Your instructions
Give only the number of lines in the records that contain the word "AMOUNT".

Data section
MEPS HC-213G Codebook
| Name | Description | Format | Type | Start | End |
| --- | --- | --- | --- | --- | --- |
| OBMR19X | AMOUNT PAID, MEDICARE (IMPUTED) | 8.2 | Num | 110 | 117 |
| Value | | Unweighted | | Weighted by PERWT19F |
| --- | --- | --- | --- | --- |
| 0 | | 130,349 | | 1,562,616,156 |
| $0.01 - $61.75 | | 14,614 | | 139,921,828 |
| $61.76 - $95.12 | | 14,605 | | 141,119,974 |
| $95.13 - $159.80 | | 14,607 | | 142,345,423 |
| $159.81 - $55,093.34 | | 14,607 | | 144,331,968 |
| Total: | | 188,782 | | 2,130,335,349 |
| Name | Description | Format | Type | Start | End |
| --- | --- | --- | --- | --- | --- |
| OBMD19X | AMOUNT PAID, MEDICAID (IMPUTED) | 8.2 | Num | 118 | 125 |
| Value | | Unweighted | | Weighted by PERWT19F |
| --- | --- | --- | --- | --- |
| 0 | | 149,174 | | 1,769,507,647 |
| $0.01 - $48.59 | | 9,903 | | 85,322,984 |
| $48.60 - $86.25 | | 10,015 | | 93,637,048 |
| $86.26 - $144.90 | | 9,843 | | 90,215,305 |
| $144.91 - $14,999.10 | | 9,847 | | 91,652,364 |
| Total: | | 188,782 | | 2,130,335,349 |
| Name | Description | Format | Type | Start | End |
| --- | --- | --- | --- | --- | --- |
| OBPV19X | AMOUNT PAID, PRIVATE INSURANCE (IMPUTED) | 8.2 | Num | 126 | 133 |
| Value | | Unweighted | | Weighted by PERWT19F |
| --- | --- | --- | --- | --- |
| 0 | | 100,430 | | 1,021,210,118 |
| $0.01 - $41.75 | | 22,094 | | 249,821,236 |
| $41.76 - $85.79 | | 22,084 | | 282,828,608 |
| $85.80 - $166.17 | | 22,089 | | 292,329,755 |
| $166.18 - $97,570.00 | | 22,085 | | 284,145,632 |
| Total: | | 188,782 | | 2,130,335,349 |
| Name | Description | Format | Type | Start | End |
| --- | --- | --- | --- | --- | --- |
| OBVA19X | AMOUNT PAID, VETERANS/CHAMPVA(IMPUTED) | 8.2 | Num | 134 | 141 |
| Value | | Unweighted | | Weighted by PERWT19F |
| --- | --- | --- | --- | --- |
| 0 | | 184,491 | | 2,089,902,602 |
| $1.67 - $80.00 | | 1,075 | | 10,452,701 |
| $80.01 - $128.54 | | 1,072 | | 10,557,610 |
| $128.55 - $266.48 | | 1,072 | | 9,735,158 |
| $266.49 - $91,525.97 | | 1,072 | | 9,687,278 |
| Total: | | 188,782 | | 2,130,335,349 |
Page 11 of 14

Exercise answer
4